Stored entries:

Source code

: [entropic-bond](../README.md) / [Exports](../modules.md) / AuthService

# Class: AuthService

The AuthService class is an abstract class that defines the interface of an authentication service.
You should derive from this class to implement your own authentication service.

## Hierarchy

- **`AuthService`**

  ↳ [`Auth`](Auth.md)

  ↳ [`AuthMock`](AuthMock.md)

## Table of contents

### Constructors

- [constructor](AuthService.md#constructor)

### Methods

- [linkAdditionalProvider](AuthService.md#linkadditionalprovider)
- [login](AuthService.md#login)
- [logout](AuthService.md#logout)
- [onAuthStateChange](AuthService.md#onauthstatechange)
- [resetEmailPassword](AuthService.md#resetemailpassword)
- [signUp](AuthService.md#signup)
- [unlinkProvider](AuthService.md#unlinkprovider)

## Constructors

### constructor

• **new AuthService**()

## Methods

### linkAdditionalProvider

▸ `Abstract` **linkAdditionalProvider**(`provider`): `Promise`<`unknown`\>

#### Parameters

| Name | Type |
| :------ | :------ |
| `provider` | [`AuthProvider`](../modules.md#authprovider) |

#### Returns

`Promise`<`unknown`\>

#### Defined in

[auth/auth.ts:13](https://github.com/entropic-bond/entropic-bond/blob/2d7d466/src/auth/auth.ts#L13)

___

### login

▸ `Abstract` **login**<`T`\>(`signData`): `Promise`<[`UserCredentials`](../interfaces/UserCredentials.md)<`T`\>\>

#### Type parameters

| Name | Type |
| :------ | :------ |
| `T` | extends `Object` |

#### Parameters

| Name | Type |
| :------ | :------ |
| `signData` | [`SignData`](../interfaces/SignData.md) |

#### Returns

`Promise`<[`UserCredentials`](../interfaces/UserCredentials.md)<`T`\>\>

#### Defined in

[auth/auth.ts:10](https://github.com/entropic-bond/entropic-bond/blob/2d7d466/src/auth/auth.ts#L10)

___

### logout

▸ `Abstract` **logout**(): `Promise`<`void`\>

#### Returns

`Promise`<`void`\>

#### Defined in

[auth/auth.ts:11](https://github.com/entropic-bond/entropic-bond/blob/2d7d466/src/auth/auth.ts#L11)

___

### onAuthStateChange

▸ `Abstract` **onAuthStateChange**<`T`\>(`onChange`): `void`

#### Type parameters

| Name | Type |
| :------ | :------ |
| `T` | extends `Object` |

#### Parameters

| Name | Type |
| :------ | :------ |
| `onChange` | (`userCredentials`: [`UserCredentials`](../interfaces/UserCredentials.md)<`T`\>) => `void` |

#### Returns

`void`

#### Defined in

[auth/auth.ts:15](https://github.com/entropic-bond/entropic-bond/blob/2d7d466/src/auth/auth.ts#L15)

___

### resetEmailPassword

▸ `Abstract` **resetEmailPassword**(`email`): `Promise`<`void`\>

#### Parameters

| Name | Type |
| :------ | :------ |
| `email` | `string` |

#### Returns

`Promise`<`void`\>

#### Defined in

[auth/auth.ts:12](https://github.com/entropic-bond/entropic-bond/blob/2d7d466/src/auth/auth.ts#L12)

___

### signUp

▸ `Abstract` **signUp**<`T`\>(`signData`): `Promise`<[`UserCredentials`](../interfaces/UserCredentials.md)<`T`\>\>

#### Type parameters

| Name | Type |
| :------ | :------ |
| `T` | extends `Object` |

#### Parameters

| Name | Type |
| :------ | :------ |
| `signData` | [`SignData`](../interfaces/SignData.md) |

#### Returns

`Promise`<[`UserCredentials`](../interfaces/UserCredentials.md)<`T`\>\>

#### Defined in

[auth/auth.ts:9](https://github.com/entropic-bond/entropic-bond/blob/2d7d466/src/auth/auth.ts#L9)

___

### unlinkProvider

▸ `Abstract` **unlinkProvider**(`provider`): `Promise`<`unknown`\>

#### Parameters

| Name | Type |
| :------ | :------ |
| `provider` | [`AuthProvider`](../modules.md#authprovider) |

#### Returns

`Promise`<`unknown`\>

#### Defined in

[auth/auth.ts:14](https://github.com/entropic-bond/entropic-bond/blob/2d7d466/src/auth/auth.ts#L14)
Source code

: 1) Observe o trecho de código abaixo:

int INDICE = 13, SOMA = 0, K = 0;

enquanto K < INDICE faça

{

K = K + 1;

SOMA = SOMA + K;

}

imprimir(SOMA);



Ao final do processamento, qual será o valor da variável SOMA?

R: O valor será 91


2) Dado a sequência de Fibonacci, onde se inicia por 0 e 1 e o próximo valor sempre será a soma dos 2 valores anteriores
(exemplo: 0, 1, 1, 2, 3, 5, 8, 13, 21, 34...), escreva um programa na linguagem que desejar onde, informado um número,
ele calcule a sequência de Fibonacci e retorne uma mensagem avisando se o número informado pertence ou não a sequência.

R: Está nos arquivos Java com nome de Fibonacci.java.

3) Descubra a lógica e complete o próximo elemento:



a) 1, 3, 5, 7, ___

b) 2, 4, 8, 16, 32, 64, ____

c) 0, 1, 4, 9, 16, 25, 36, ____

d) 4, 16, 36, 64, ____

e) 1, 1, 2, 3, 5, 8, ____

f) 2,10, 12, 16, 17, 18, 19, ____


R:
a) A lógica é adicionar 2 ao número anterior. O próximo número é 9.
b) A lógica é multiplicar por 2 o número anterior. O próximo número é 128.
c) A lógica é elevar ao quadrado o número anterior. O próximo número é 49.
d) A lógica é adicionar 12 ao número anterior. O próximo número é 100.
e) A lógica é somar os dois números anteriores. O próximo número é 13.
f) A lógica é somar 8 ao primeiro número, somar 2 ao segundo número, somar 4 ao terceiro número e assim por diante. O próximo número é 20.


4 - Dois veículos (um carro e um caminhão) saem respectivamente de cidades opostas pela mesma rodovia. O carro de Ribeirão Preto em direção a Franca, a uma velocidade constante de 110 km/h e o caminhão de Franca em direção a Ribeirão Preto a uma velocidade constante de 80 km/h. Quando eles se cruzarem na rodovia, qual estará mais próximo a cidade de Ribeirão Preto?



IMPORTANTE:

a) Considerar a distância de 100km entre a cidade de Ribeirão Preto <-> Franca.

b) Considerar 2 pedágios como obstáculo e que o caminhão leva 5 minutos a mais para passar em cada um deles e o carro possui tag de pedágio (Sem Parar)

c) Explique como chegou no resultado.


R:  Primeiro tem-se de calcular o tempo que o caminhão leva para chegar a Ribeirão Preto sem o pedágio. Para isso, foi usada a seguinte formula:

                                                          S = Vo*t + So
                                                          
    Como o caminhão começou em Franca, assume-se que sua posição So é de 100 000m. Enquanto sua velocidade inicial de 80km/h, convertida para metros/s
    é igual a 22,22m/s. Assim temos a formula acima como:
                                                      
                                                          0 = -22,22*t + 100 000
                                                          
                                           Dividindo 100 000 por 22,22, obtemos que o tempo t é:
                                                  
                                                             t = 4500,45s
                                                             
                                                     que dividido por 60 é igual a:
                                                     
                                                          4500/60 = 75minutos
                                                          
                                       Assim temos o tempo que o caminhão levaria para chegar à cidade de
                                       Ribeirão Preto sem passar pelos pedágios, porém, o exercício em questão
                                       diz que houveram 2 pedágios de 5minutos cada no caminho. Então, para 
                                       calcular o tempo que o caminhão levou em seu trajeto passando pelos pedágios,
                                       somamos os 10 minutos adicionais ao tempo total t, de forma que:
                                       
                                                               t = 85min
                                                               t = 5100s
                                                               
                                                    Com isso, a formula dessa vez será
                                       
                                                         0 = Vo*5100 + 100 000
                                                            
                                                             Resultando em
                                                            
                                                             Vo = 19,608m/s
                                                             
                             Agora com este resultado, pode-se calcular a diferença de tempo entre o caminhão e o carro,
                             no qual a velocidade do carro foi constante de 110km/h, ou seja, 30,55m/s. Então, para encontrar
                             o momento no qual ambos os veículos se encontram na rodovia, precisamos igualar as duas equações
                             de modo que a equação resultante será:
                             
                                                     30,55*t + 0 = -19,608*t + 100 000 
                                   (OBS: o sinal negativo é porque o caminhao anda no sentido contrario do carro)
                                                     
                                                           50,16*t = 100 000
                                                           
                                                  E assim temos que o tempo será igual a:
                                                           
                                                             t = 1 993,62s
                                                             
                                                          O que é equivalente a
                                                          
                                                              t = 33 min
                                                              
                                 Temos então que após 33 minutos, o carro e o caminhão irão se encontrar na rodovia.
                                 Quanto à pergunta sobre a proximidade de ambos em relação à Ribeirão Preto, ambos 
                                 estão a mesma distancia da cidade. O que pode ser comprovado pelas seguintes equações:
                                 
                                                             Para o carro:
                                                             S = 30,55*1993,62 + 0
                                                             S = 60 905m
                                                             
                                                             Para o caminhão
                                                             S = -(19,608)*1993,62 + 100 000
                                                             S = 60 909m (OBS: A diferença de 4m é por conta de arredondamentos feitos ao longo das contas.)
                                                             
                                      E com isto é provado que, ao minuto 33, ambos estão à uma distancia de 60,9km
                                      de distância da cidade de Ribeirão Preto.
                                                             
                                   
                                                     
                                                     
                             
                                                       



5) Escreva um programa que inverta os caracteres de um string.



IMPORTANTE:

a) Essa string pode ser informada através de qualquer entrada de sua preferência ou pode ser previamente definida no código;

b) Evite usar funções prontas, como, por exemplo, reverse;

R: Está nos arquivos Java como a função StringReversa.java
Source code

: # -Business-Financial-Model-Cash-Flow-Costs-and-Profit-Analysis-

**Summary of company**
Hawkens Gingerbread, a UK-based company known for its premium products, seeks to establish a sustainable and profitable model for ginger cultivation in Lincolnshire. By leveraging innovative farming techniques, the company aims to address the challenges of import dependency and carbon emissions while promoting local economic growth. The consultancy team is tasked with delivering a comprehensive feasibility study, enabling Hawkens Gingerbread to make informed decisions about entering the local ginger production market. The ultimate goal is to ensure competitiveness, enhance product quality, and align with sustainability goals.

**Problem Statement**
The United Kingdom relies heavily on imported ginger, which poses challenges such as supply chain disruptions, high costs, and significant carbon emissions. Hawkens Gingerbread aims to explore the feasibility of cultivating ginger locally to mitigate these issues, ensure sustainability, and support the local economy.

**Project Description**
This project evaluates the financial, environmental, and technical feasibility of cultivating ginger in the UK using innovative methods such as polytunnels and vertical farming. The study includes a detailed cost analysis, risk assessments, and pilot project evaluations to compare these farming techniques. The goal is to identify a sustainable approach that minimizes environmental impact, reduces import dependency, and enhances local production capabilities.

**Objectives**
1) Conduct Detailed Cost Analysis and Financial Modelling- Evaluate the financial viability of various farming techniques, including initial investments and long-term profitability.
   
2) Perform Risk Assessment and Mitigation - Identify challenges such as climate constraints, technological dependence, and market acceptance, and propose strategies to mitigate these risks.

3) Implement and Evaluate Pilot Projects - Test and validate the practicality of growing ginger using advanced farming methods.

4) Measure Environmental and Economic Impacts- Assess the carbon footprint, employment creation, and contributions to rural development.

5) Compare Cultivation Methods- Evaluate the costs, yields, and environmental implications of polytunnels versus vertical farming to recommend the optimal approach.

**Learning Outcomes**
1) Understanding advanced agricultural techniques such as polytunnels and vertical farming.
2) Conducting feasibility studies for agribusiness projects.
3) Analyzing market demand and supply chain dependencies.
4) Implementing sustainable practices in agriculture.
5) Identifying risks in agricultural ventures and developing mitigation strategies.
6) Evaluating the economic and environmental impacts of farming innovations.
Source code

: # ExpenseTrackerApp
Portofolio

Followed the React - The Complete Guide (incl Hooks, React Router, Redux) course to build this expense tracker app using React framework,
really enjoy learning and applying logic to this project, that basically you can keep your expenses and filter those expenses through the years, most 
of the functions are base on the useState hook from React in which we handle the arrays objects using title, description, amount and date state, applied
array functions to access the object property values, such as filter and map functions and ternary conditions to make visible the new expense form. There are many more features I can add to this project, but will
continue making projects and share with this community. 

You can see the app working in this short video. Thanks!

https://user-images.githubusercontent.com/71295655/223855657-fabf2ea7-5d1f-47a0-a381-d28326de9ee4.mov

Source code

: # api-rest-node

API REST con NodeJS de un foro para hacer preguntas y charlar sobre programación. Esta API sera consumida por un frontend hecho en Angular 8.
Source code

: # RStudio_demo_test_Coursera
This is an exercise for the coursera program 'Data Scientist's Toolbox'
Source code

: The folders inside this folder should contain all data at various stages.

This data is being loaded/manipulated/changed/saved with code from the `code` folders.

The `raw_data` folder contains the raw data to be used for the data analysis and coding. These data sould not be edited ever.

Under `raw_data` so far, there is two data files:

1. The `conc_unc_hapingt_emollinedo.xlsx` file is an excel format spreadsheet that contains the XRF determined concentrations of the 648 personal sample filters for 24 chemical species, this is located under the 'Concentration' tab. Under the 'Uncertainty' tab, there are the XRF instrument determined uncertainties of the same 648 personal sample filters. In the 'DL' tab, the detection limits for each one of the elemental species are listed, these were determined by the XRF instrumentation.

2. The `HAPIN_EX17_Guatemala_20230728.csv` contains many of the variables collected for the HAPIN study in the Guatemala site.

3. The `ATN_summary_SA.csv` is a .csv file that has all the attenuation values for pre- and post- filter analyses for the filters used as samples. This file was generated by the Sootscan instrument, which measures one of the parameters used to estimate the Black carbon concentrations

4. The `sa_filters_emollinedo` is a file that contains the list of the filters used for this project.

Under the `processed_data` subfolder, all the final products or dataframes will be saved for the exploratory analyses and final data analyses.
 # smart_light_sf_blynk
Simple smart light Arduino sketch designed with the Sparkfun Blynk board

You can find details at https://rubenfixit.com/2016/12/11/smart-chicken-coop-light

Task details: Find each line in the stored entries above that contains the word "java", and copy every one of those lines.

Answer box:
R: Está nos arquivos Java com nome de Fibonacci.java.
R: Está nos arquivos Java como a função StringReversa.java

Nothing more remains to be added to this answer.